O eleitor Adriano Lafetá não pôde votar no dia 2, mas deixou seu voto revelado com a coragem e a clareza de sempre: "Ainda hoje custo a acreditar que este país elegeu presidente o mais repugnante dos seres. Um cara que se gaba de ter como ídolo o primeiro militar condenado pela Justiça brasileira pela prática de tortura durante a ditadura. Os ídolos de uns certamente não são ídolos dos outros. Jamais vi o Santo Nome ser tão usado em vão. Depois do 'e daí?', do 'não sou coveiro', do 'todos vão morrer um dia', não me surpreendi que o sujeito tivesse a suprema maldade de imitar uma pessoa agonizando por falta de oxigênio que caberia ao governo dele fornecer. Enfim, há caminhos diversos nesta vida. E cada um escolhe o seu".
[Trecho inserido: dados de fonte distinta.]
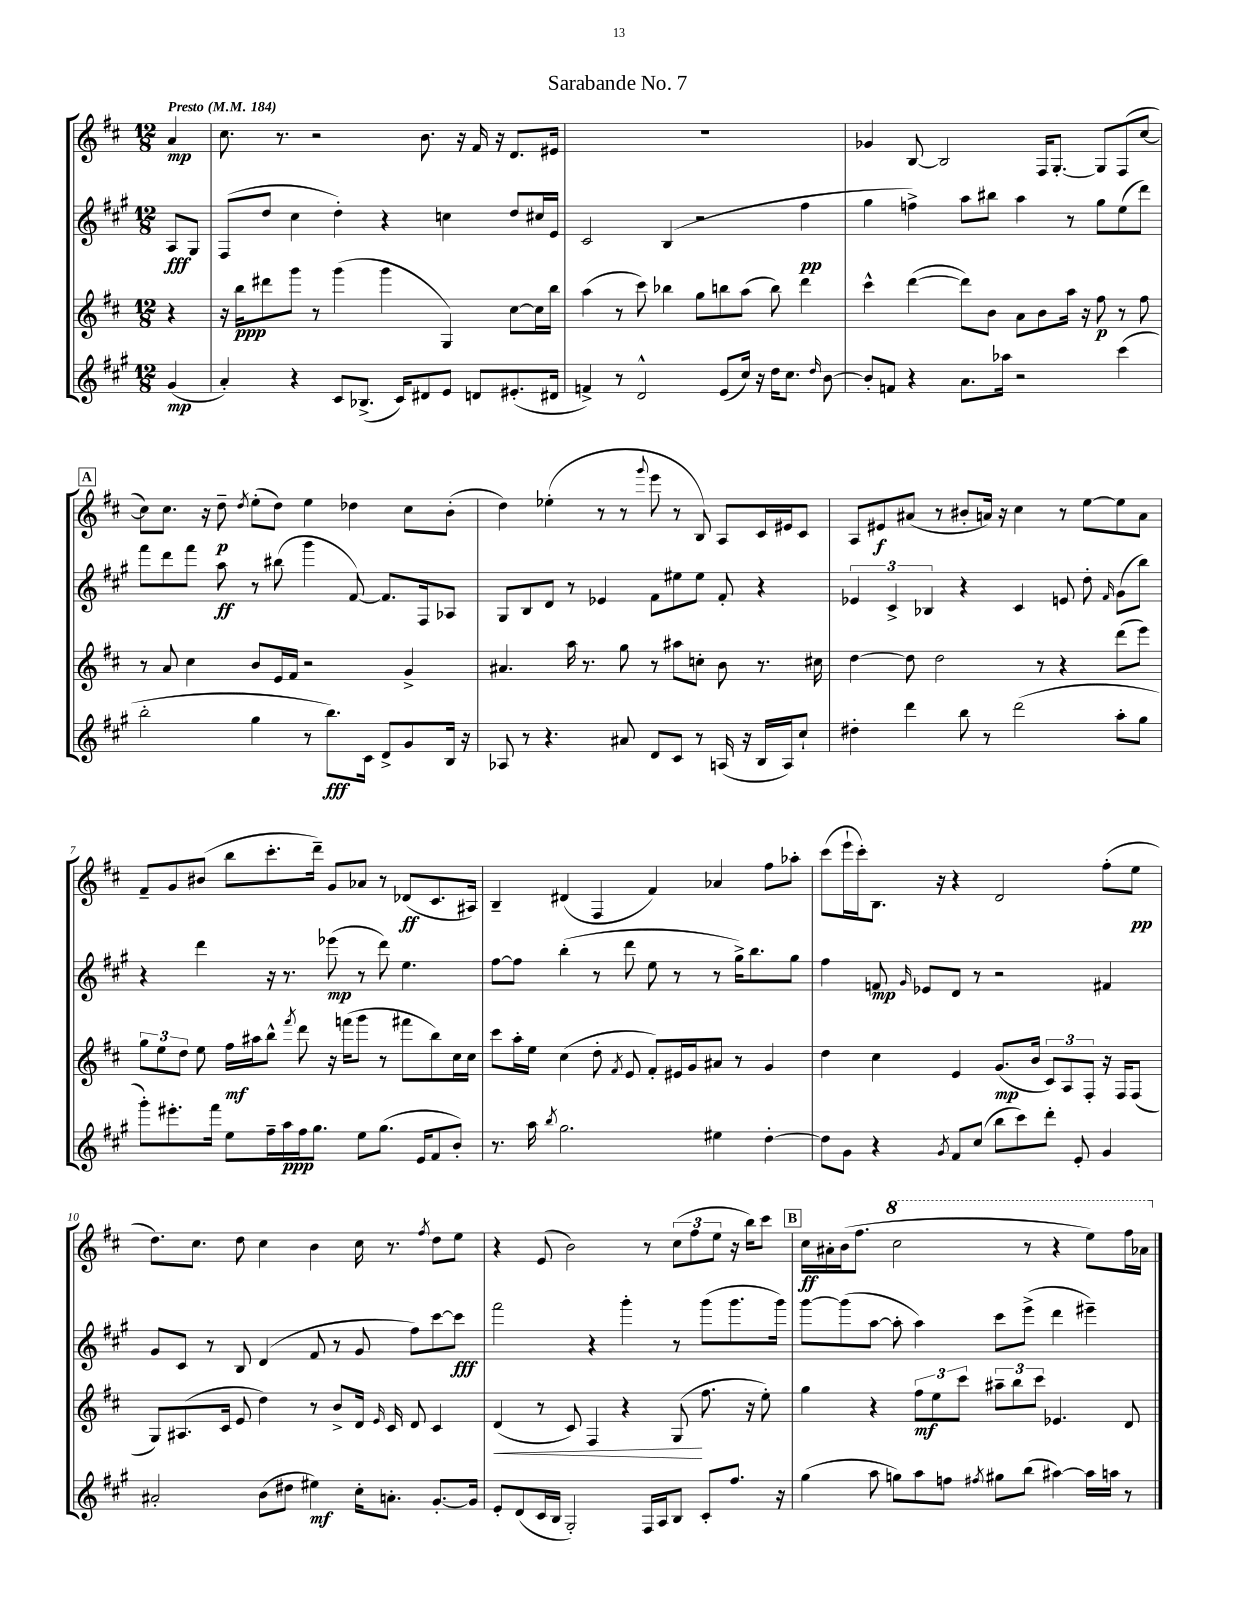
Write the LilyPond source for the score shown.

Adriano Machado Lafetá soube escolher o caminho mais belo: o da dignidade, incansável indignação, companheirismo raro e afeto derramado, como sabem melhor do que nós, a sua mulher, Vânia, as filhas Débora e Marina e o netinho, Tom. "Ele era um ser humano da melhor qualidade. Tanto assim que eu pensei que ele não havia aguentado a dor de ver o Brasil do jeito que está. Mas depois vi que o motivo da morte dele era outro. Ele era uma pessoa elegante, inteligente, humana e serenamente firme", recorda-se Severino Francisco, editor e cronista do Correio.
Aos que quiserem se despedir de Adriano Lafetá, o velório será nesta terça (4), das 12h30 às 14h30, na Capela 5, e o sepultamento às 15h, no Campo da Esperança.